Hi forum,
I have got a question, but should be a piece of cake.
I just want to confirm with someone how do I block search engines (all of them) from a testing subdomain?
Lets say my domain is mydomain.com
My subdomain is test.mydomain.com
So, in my robots.txt file…
Should it be like this:
Agent: *
Disallow:/test/
Is the above the right htaccess command and should this be placed in the main public_html folder?
My subdomain redirects to a subdomain not a subdirectory…it redirects to http://test.mydomain.com
Thanks for any clarifications
Yes, your subdomain points to a folder in the main sites document_root folder.
public_html/test/
So, in your public_html folder create a robots.txt to include
User-agent: *
Disallow: /test/
Or, to specifically disallow a particular agent :
User-Agent: Googlebot
Disallow: /test/
Here is a good reference on robots.txt that you can bookmark.
aaronjj
November 25, 2007, 4:45pm
3
Each subdomain should have it’s own robots.txt file in it’s own root directory. To block an entire subdomain you would use
User-Agent: *
Disallow: /
No htaccess involved. Just a plain-text file named robots.txt
Thanks!
I wonder why I was away for so long…you Sitepoint guys are so helpful
akritic
November 25, 2007, 7:31pm
5
Welcome to Sitepoint Datalife Thanks for posting this thread, I learned something from it too.
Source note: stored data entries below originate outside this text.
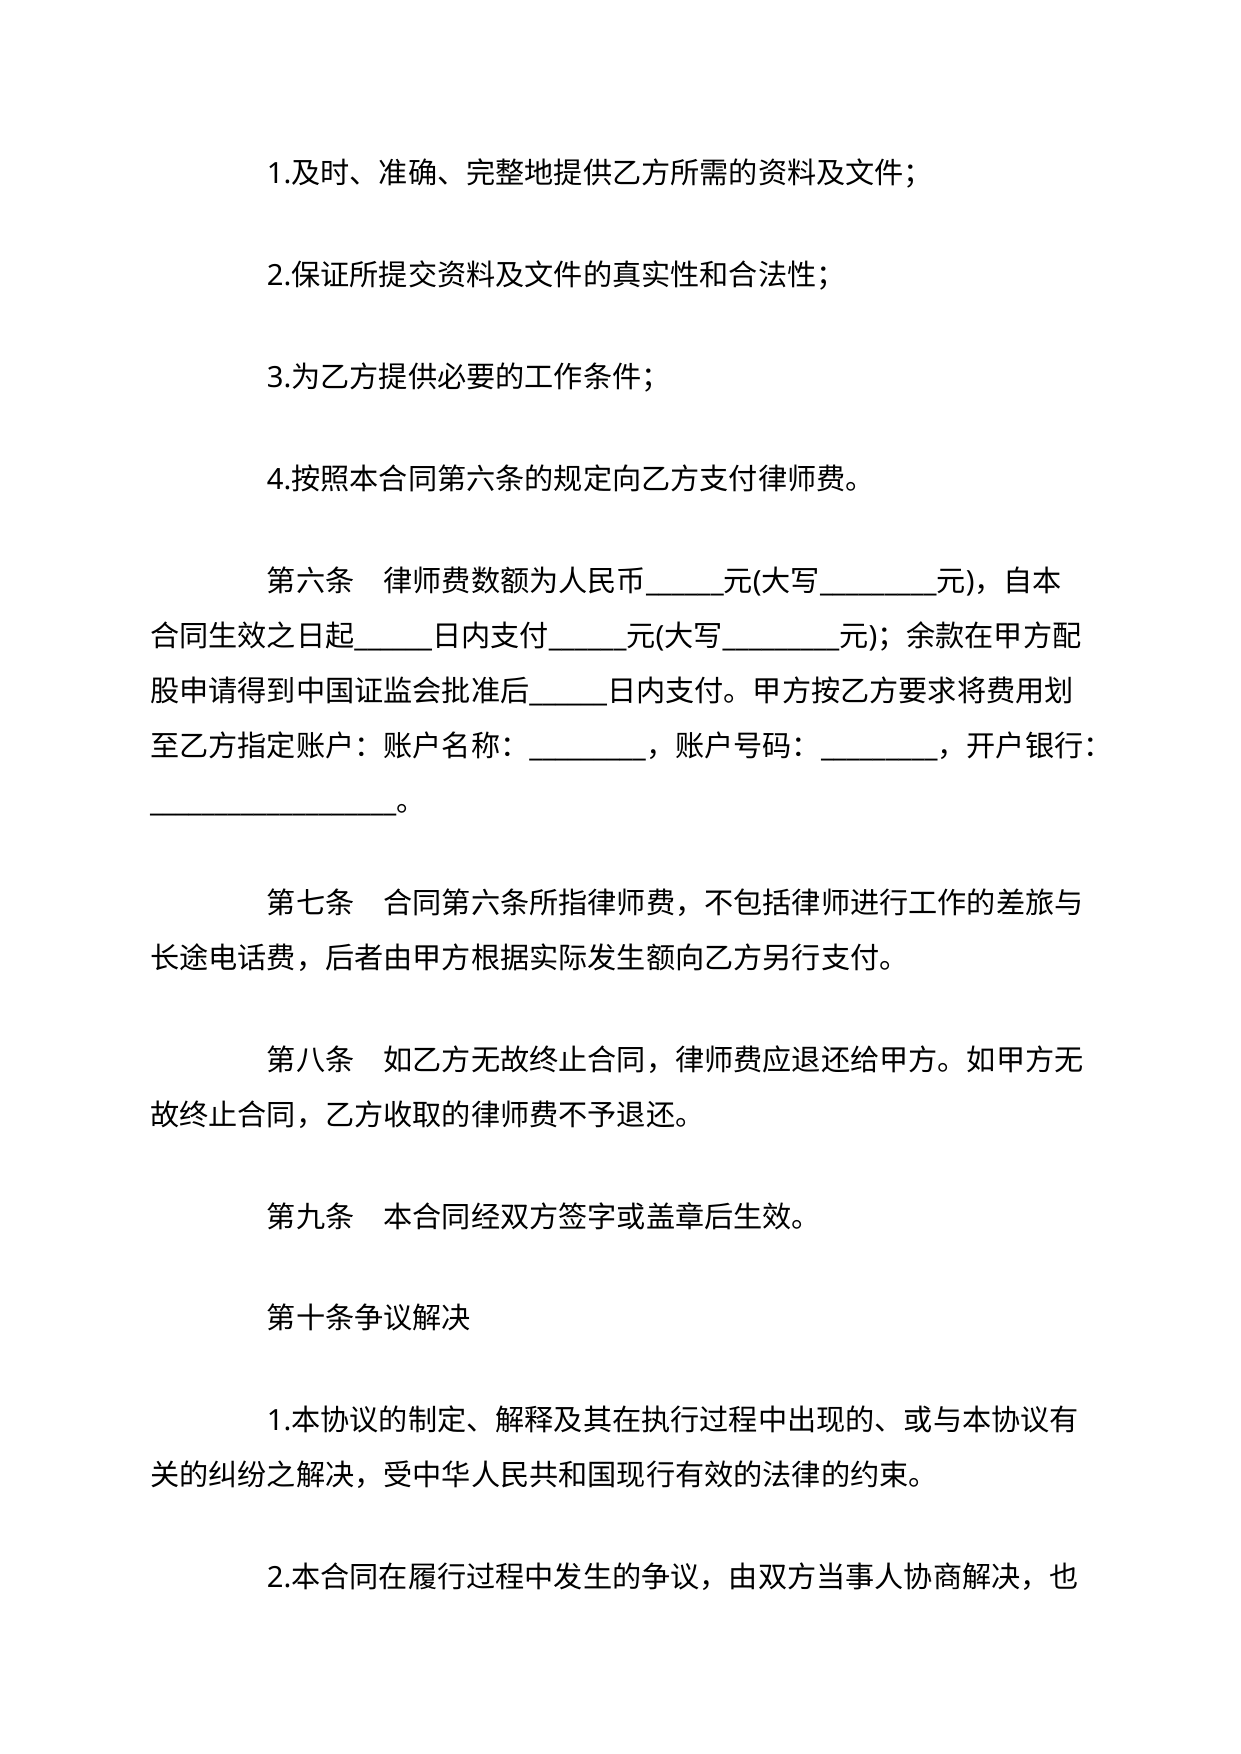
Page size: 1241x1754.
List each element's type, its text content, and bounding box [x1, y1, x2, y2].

text 第六条 律师费数额为人民币______元(大写_________元)，自本合同生效之日起______日内支付______元(大写_________元)；余款在甲方配股申请得到中国证监会批准后______日内支付。甲方按乙方要求将费用划至乙方指定账户：账户名称：_________，账户号码：_________，开户银行：___________________。 [150, 558, 1090, 820]
text 第十条争议解决 [150, 1295, 1090, 1337]
text 第八条 如乙方无故终止合同，律师费应退还给甲方。如甲方无故终止合同，乙方收取的律师费不予退还。 [150, 1037, 1090, 1134]
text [150, 1553, 1090, 1596]
text 1.及时、准确、完整地提供乙方所需的资料及文件； [150, 150, 1090, 192]
text 4.按照本合同第六条的规定向乙方支付律师费。 [150, 456, 1090, 498]
text 第七条 合同第六条所指律师费，不包括律师进行工作的差旅与长途电话费，后者由甲方根据实际发生额向乙方另行支付。 [150, 880, 1090, 977]
text 第九条 本合同经双方签字或盖章后生效。 [150, 1193, 1090, 1236]
text 3.为乙方提供必要的工作条件； [150, 354, 1090, 396]
text 2.保证所提交资料及文件的真实性和合法性； [150, 252, 1090, 294]
text 1.本协议的制定、解释及其在执行过程中出现的、或与本协议有关的纠纷之解决，受中华人民共和国现行有效的法律的约束。 [150, 1397, 1090, 1494]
I should probably do the same for my multiple subdomains on my sites - though I’ve never bothered to create a robots.txt file as the instructions on google didn’t appear very clear to me - perhaps a second look is in order.
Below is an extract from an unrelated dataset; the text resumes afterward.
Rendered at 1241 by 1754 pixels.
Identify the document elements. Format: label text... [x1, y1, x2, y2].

See my post above, and check out the link. It is about the clearest set of instructions on robots.txt files that I have found.
aaronjj
November 25, 2007, 8:25pm
7
Welcome to Sitepoint Datalife Thanks for posting this thread, I learned something from it too. I should probably do the same for my multiple subdomains on my sites - though I’ve never bothered to create a robots.txt file as the instructions on google didn’t appear very clear to me - perhaps a second look is in order.
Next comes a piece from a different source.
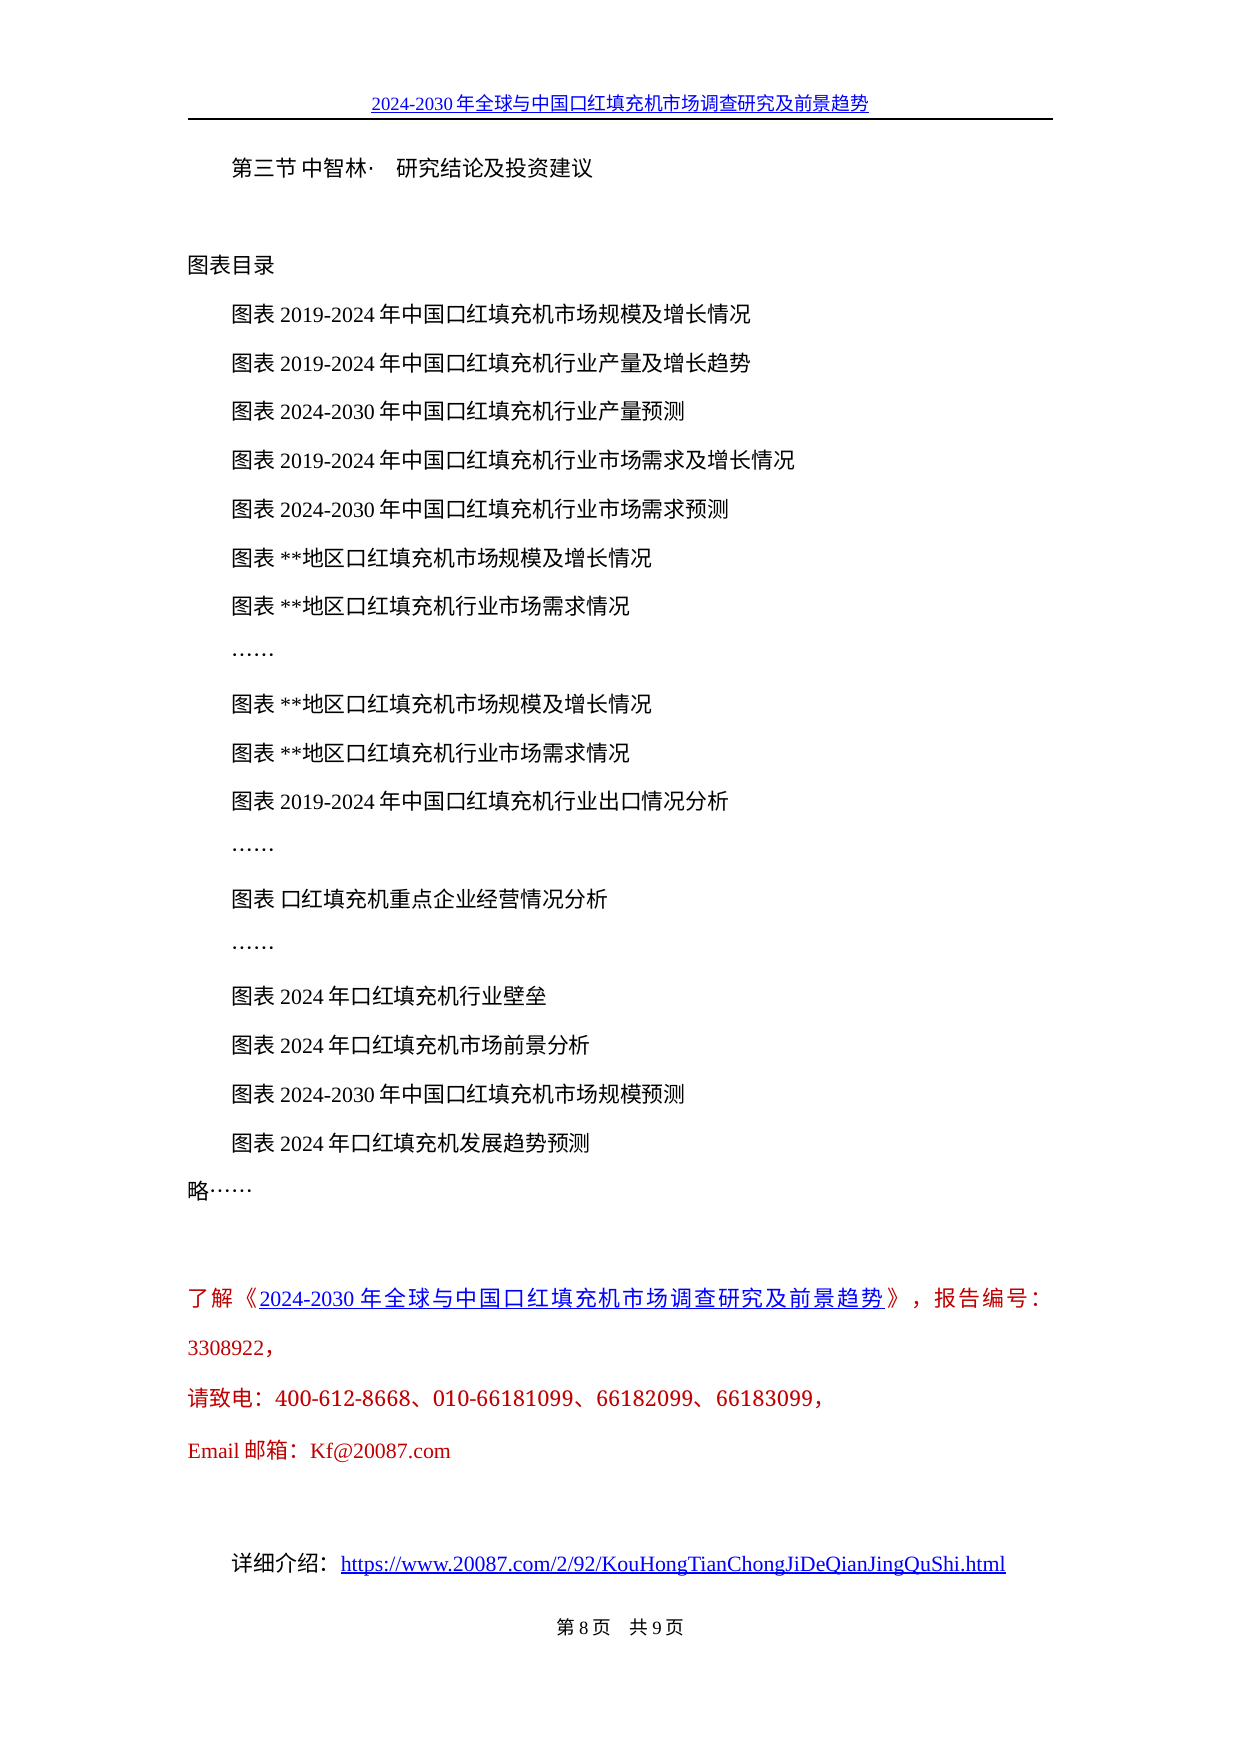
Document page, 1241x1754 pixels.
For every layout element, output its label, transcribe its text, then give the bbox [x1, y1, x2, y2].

IMO there’s no need for a robots.txt if you don’t want to block anything. A lot of people throw up empty ones so they don’t get a bunch of 404s in their logs.
aaronjj
November 25, 2007, 8:29pm
8
Your post is inaccurate. You can’t block access crawling of a subdomain by putting instructions in a robots.txt file in the top domain’s root.
akritic
November 25, 2007, 9:06pm
9
Ah! Missed that on first glance… thanks, it should take some of the stress out of creating one -at first glance it looks very straightforward.